### Your instructions
Format the part that opens with the line containing "After each view, print" and closes with the line containing "0.004497, 0.767454, -0.570483]]" as a two-column CSV with the columns instruction and output. Give one row per text and its answer, each in a single quoted field, with line breaks replaced by spaces.

### Stored data
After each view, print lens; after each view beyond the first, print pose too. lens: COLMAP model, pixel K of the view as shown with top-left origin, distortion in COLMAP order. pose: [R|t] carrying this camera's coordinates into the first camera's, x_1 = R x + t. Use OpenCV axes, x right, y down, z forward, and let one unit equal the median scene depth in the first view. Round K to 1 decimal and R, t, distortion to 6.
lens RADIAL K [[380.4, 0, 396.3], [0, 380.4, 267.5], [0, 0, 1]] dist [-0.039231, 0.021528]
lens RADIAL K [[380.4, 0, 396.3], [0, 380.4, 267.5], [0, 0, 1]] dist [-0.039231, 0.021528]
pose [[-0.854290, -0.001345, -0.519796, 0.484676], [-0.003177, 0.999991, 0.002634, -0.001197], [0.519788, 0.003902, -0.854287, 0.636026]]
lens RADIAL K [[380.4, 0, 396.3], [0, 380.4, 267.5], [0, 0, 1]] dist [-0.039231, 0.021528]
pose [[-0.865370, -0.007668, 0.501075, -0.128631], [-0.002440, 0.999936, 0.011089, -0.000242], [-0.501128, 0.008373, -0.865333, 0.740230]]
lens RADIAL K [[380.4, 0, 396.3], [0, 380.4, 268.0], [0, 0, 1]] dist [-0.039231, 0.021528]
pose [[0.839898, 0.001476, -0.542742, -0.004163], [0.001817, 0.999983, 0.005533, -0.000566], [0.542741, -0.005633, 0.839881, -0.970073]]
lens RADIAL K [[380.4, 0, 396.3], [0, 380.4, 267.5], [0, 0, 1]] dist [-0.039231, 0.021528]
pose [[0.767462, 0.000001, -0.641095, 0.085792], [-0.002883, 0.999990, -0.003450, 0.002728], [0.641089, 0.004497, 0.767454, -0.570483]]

--

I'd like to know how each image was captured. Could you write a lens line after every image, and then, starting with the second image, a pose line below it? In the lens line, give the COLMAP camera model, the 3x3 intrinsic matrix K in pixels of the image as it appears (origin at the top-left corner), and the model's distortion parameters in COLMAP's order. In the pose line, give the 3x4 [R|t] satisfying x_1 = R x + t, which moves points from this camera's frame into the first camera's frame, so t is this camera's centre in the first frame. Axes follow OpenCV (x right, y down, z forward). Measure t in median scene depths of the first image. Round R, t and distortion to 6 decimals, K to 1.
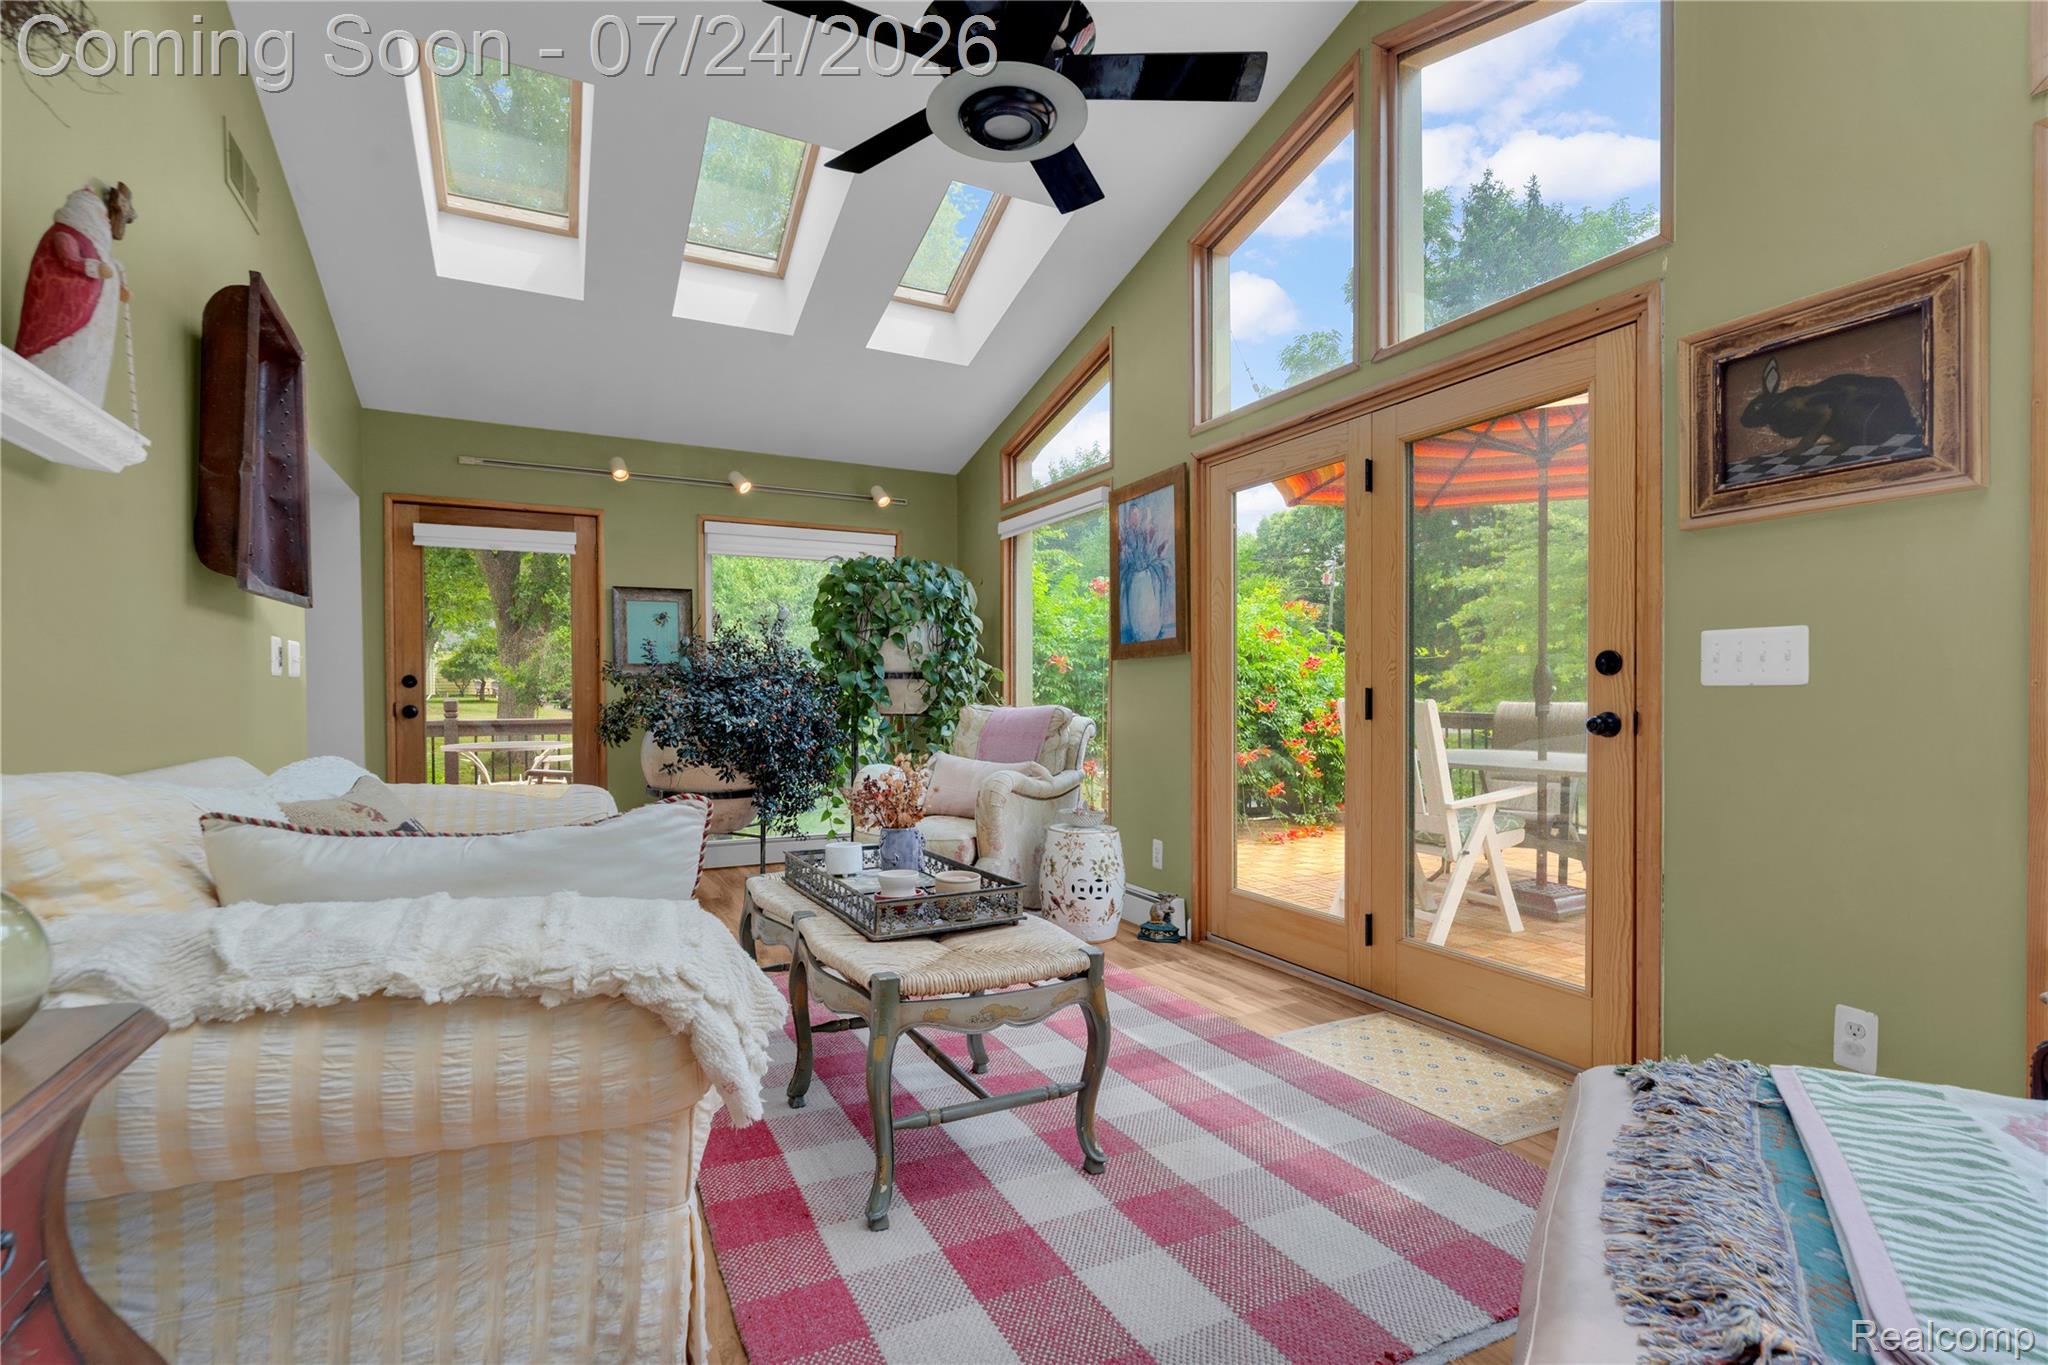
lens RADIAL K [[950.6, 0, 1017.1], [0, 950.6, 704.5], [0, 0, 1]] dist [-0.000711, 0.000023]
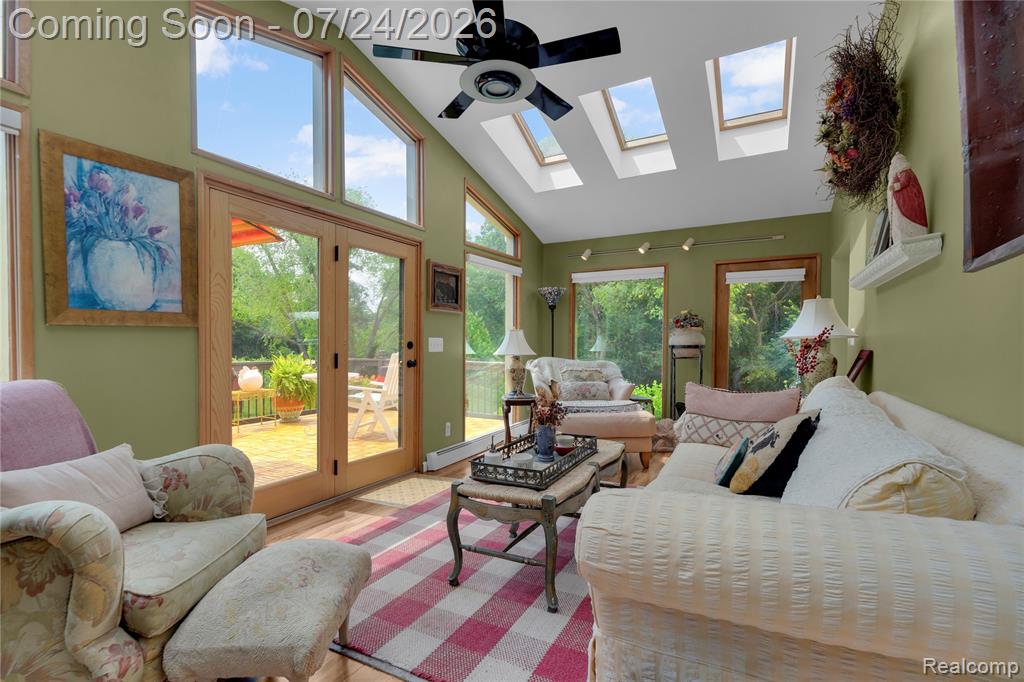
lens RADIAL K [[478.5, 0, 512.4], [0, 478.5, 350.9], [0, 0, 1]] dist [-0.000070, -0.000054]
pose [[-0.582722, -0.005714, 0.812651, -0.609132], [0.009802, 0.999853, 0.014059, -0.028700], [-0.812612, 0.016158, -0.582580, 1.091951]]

### Solution for this task
instruction,output
"After each view, print lens; after each view beyond the first, print pose too. lens: COLMAP model, pixel K of the view as shown with top-left origin, distortion in COLMAP order. pose: [R|t] carrying this camera's coordinates into the first camera's, x_1 = R x + t. Use OpenCV axes, x right, y down, z forward, and let one unit equal the median scene depth in the first view. Round K to 1 decimal and R, t, distortion to 6.","lens RADIAL K [[380.4, 0, 396.3], [0, 380.4, 267.5], [0, 0, 1]] dist [-0.039231, 0.021528] lens RADIAL K [[380.4, 0, 396.3], [0, 380.4, 267.5], [0, 0, 1]] dist [-0.039231, 0.021528] pose [[-0.854290, -0.001345, -0.519796, 0.484676], [-0.003177, 0.999991, 0.002634, -0.001197], [0.519788, 0.003902, -0.854287, 0.636026]] lens RADIAL K [[380.4, 0, 396.3], [0, 380.4, 267.5], [0, 0, 1]] dist [-0.039231, 0.021528] pose [[-0.865370, -0.007668, 0.501075, -0.128631], [-0.002440, 0.999936, 0.011089, -0.000242], [-0.501128, 0.008373, -0.865333, 0.740230]] lens RADIAL K [[380.4, 0, 396.3], [0, 380.4, 268.0], [0, 0, 1]] dist [-0.039231, 0.021528] pose [[0.839898, 0.001476, -0.542742, -0.004163], [0.001817, 0.999983, 0.005533, -0.000566], [0.542741, -0.005633, 0.839881, -0.970073]] lens RADIAL K [[380.4, 0, 396.3], [0, 380.4, 267.5], [0, 0, 1]] dist [-0.039231, 0.021528] pose [[0.767462, 0.000001, -0.641095, 0.085792], [-0.002883, 0.999990, -0.003450, 0.002728], [0.641089, 0.004497, 0.767454, -0.570483]]"